Businesses, nonprofits object to stormwater fees

Residents across the Baltimore region could soon be hit with annual bills of $18 to more than $100 to pay for stormwater treatment, wetland restoration and other projects aimed at improving Chesapeake Bay water quality.

The fees, to be charged by localities starting this summer, have drawn complaints from local officials who object to the state mandate that requires the fees but also businesses and nonprofit organizations who estimate that, in some cases, their charges could be tens of thousands of dollars.

In Annapolis, some lawmakers concerned about the complaints say they'll make a last-minute push Monday to put the entire stormwater fee program on hold for two years, state Sen. Joan Carter Conway, a Baltimore Democrat, confirmed Sunday.

"The economy is growing very slowly, and everybody is complaining about the fees and taxes," said Conway, who chairs the Senate committee that oversees the fee program.

Prospects for the effort are far from certain, as the measure would have to clear both chambers on the final day of the General Assembly's 90-day session.

City officials have welcomed the proposed fee as a way to bring in $30 million annually to repair Baltimore's crumbling stormwater infrastructure while bolstering environmental efforts to protect the bay.

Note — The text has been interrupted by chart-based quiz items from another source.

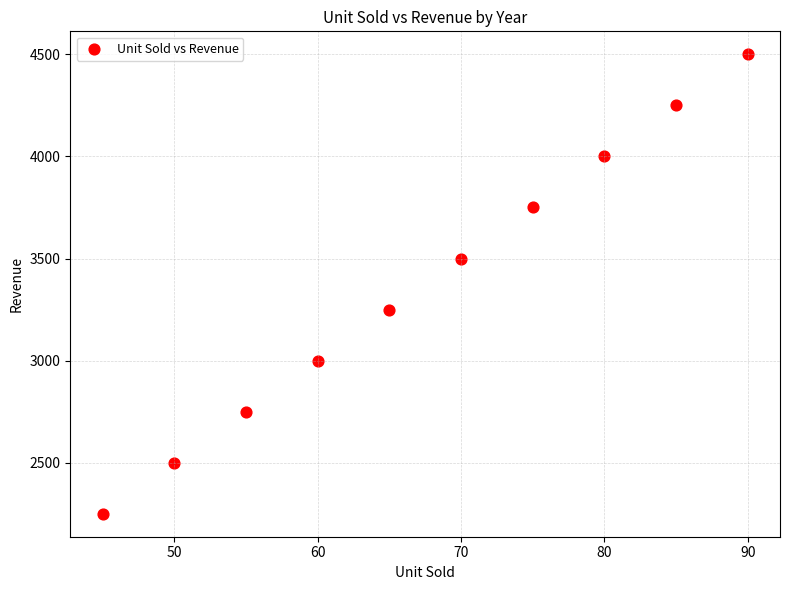

What is the average X value?

68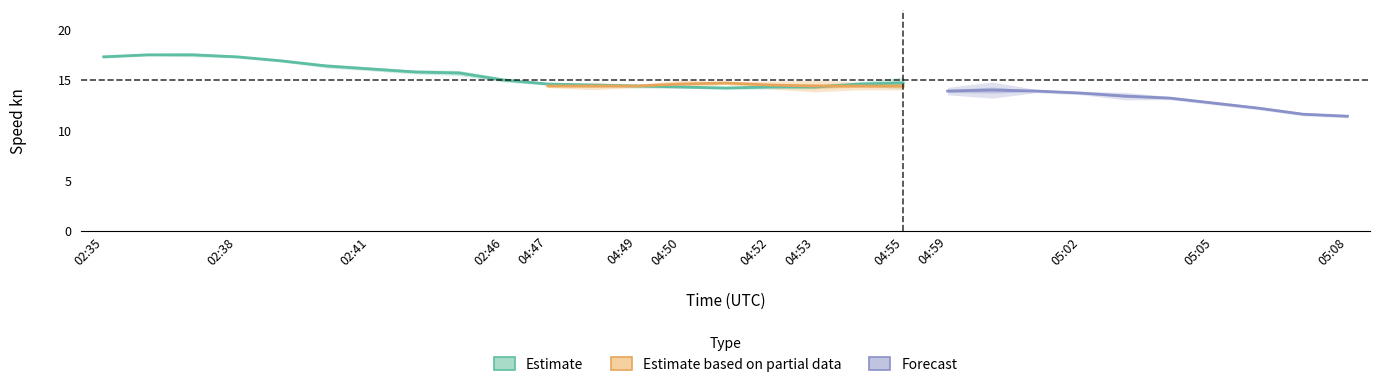

The chart shows a value of 14.3 at 04:52. True or false?

True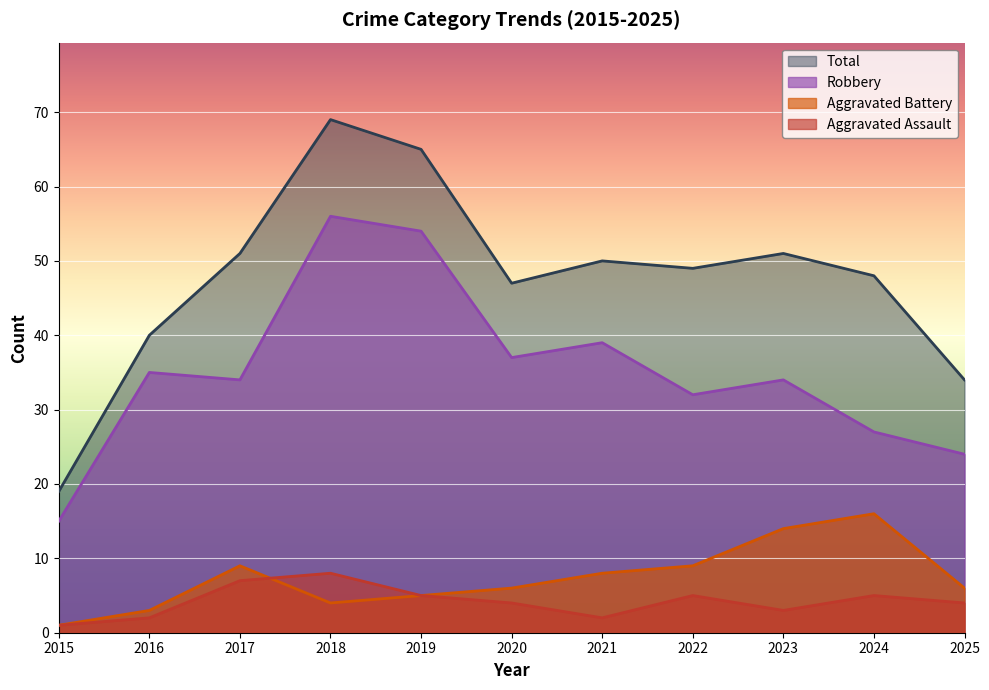

List the labels in order of Aggravated Assault value, smallest first.

2015, 2016, 2021, 2023, 2020, 2025, 2019, 2022, 2024, 2017, 2018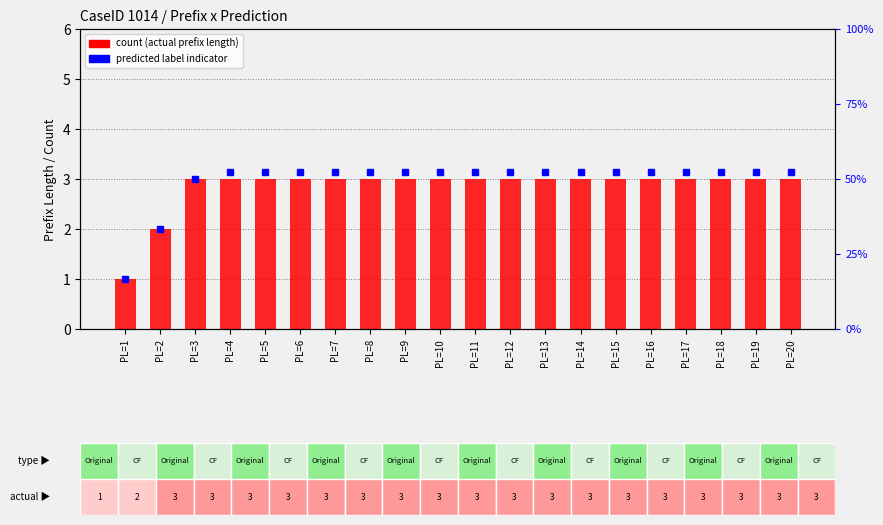

List the labels in order of value, largest first.

PL=3, PL=4, PL=5, PL=6, PL=7, PL=8, PL=9, PL=10, PL=11, PL=12, PL=13, PL=14, PL=15, PL=16, PL=17, PL=18, PL=19, PL=20, PL=2, PL=1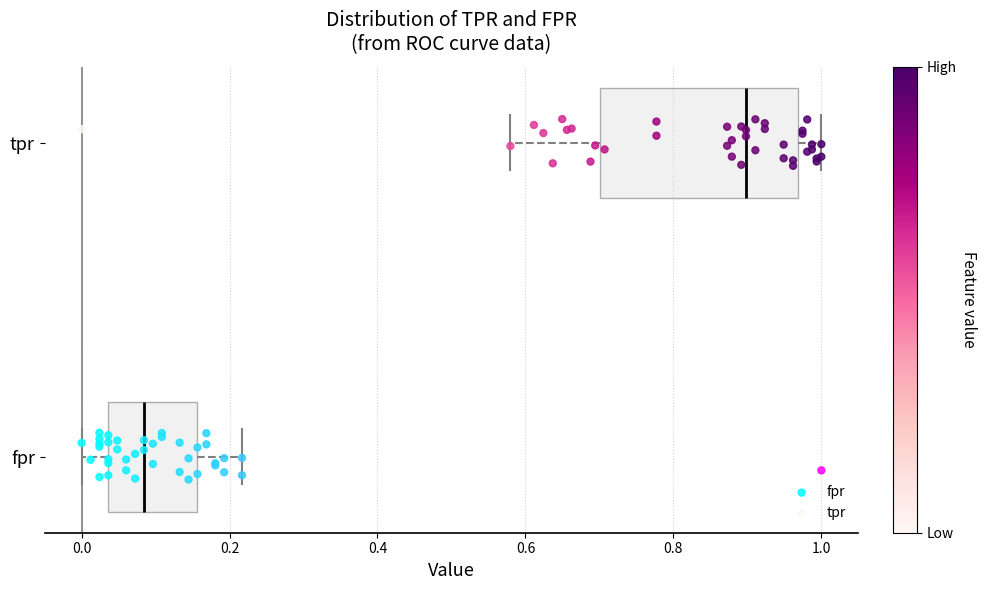

Reading bottom to top, transcribe this box plot: for each box, give where its median line is, the range the box spans, and where its two whiskers end, as read against the x-axis. The values are not printed on the chart, so give them approximately, as read against the axis.

fpr: median 0.08, box 0.04 to 0.16, whiskers 0.00 to 0.22
tpr: median 0.90, box 0.70 to 0.96, whiskers 0.58 to 1.00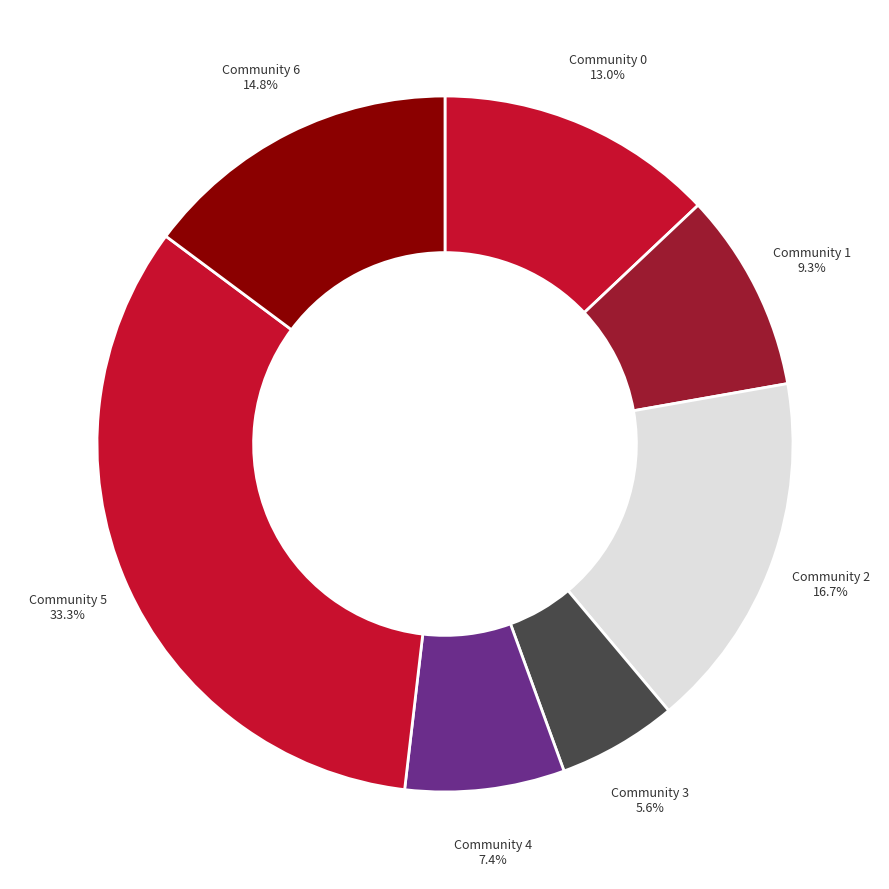

Rank the categories by value from highest to lowest.

Community 5, Community 2, Community 6, Community 0, Community 1, Community 4, Community 3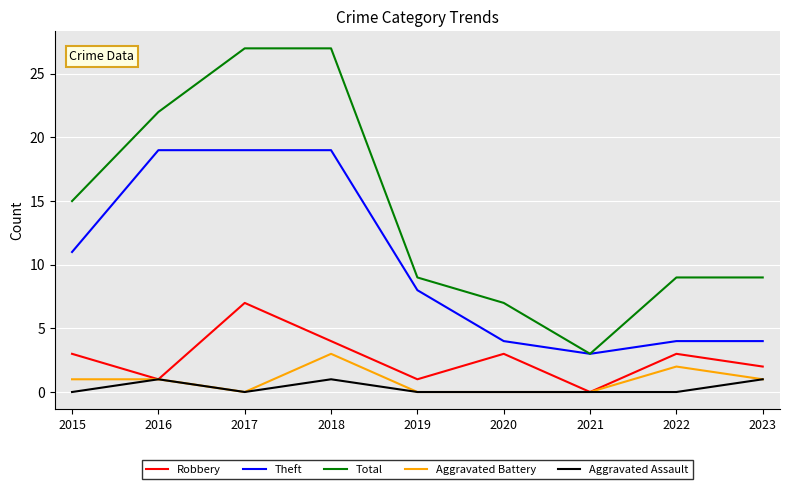

What is the difference between the Robbery values at 2016 and 2015?

2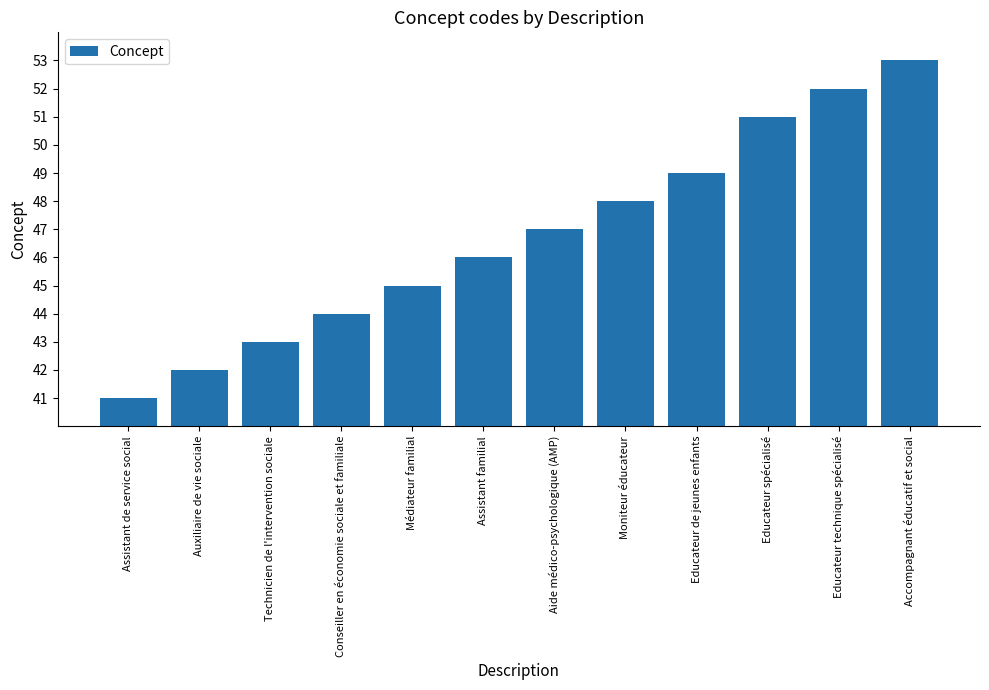

Rank the categories by value from highest to lowest.

Accompagnant éducatif et social, Educateur technique spécialisé, Educateur spécialisé, Educateur de jeunes enfants, Moniteur éducateur, Aide médico-psychologique (AMP), Assistant familial, Médiateur familial, Conseiller en économie sociale et familiale, Technicien de l'intervention sociale, Auxiliaire de vie sociale, Assistant de service social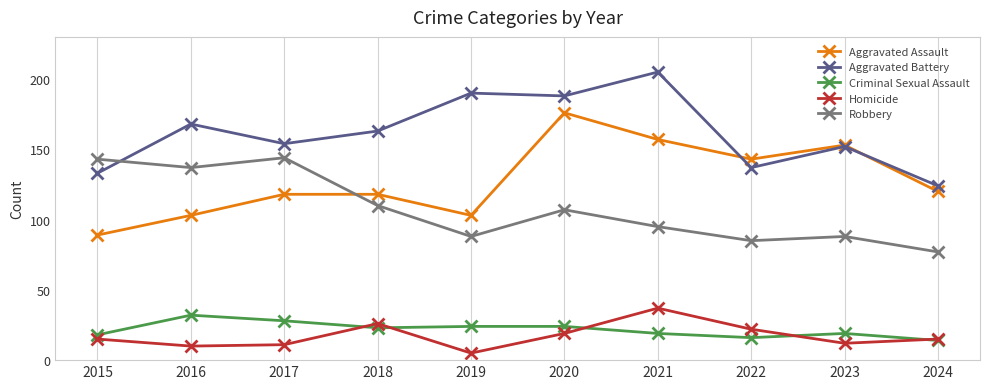

True or false: Criminal Sexual Assault has a value of 31 at 2021.

False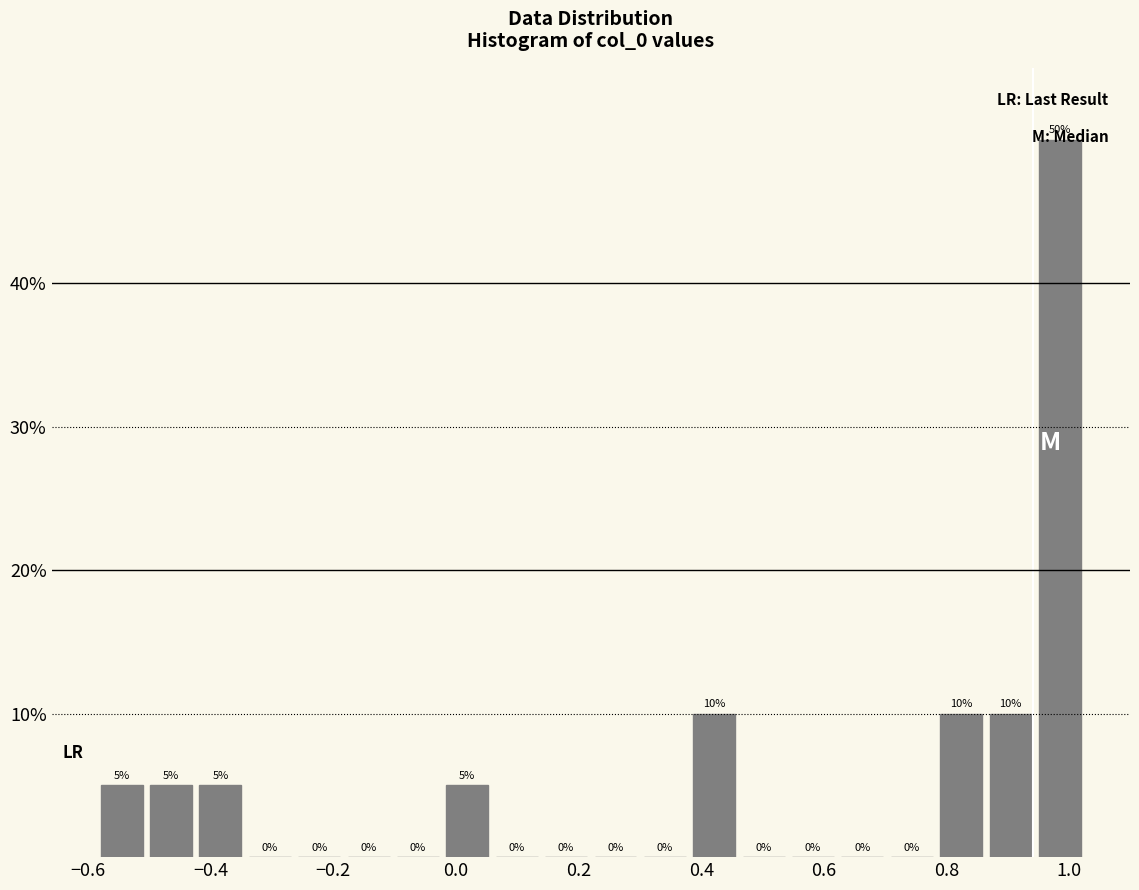

Reading left to right, transcribe this chart: for each bar, give the range it covers on the x-axis and its height. The bar edges are not printed on the chart, so give them approximately, as read against the axis.

-0.58 to -0.50: 5
-0.50 to -0.42: 5
-0.42 to -0.34: 5
-0.34 to -0.26: 0
-0.26 to -0.18: 0
-0.18 to -0.10: 0
-0.10 to -0.02: 0
-0.02 to 0.06: 5
0.06 to 0.14: 0
0.14 to 0.22: 0
0.22 to 0.30: 0
0.30 to 0.38: 0
0.38 to 0.46: 10
0.46 to 0.54: 0
0.54 to 0.62: 0
0.62 to 0.70: 0
0.70 to 0.78: 0
0.78 to 0.86: 10
0.86 to 0.94: 10
0.94 to 1.02: 50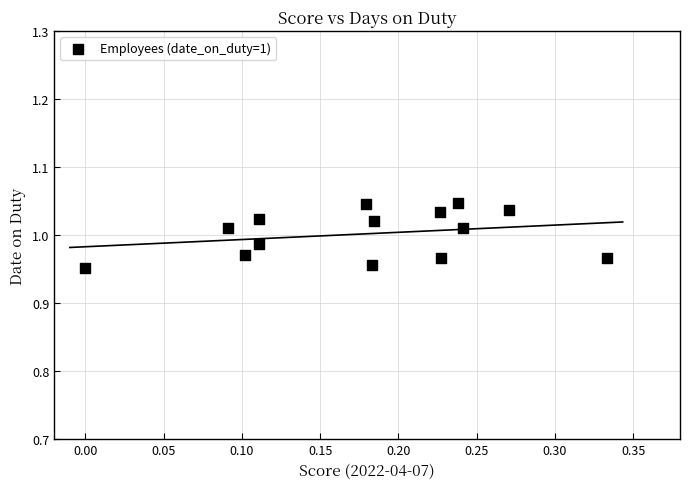

Count the number of points in this scatter plot.

14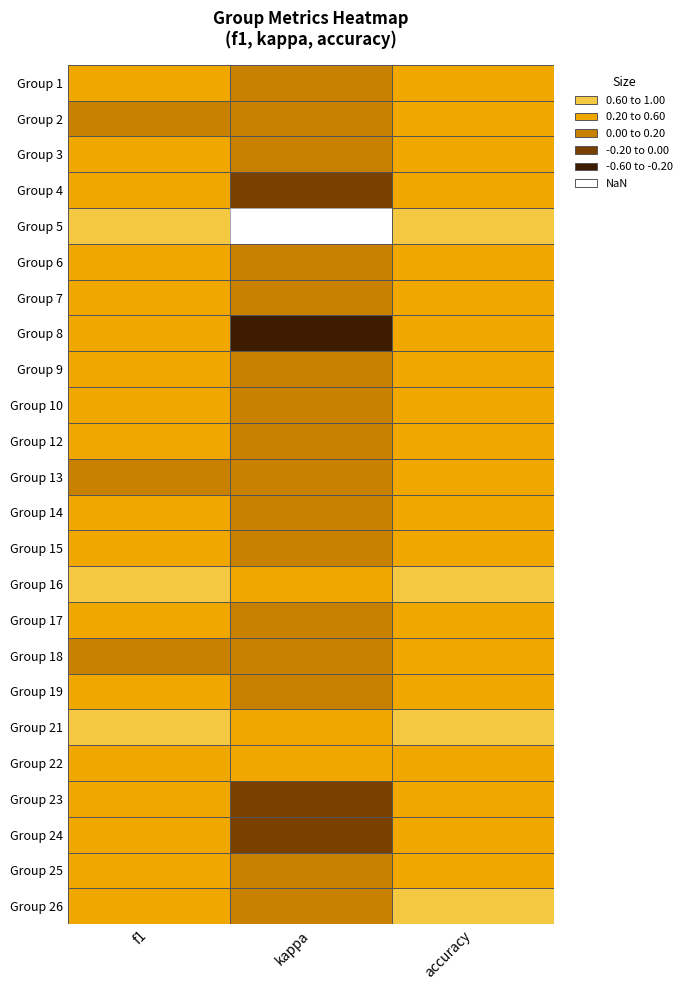

Rank the series by their maximum value, from lowest to highest.

8, 2, 13, 23, 24, 18, 9, 4, 15, 17, 3, 10, 12, 14, 19, 25, 1, 7, 6, 22, 21, 26, 16, 5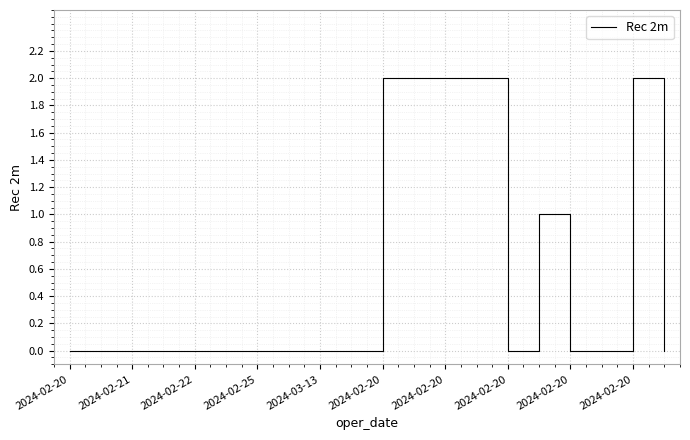

Reading right to left, transcribe all the data shown in this chart.

0	2	0	0	1	0	2	2	2	2	0	0	0	0	0	0	0	0	0	0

"When these practices are in place, then we should have a pollutant reduction," says Kimberly Burgess, the city's chief of Surface Water Management. "Then we should have a reduction in the algae blooms and fish kills and we should have improved health in our water ways, which should lead to more economic and recreational opportunities in the Chesapeake Bay."

At issue is a debate over how to pay for the cleanup needed when rain water carrying toxins, sediment, bacteria and other pollutants comes streaming off buildings, pavement and roads and ends up in the bay. Once rainwater hits the ground, it picks up pollutants from sewage, animal feces and urban runoff as it heads into the state's waterways.

Concerned about the pollution but reluctant to dedicate more state resources, Maryland lawmakers last year passed legislation requiring 10 local governments, including Baltimore City and Baltimore, Howard, Anne Arundel, Carroll and Harford counties, to establish a stormwater utility with dedicated fees by July 1. The state law exempts government-owned properties from the fee.

In November, Baltimore City voters overwhelmingly approved passage of a charter amendment to authorize the new stormwater system.

"It demonstrated that people want to see a positive change for stormwater," Burgess said of the vote.

But since then, nonprofits, community associations and businesses across Baltimore have lined up to object to the city's implementation of a stormwater treatment fee, which they say will hit their organizations disproportionately hard.

"The increases on everything in this city [are] out of control," Linda Yannuzzi, psychological services coordinator at The Arc Baltimore nonprofit, wrote in an email to Councilman James Kraft, whose committee is considering the stormwater proposal in Baltimore City. "The working people of Baltimore are getting stepped on and beaten down while trying to survive."

Some organizations that provide their own stormwater treatment services say it's unfair that they could face some of the biggest bills.

Local governments are basing fees on a property's amount of "impervious" surface — that is, hard surfaces such as roofs, driveways and parking lots that deflect water rather than absorbing it. The fees would be included in water or property tax bills, or in new stormwater bills.

Around the Baltimore region, officials have taken varying approaches to how much to charge for the stormwater programs:

• In Baltimore City, single-family homes would be charged $48 to $144 a year, while larger properties would have to pay $72 per 1,050 square feet per year.

Baltimore County is considering charging homeowners between $18 and $36 a year, while businesses could face much higher fees. Officials estimate an apartment complex with 127,680 square feet of impervious surface on a 5-acre lot would be charged about $4,405, and a shopping mall with 871,200 square feet of impervious surface on a 25-acre lot would pay more than $30,000 per year.

Owners of commercial properties could get credits to pay for up to 80 percent of the fee, depending on what steps they already have taken to manage stormwater runoff, county officials said.

Harford County is considering a flat fee of $125 year for residential properties, and a fee of $7 per 500 square feet of impervious area of commercial, industrial and apartment structures.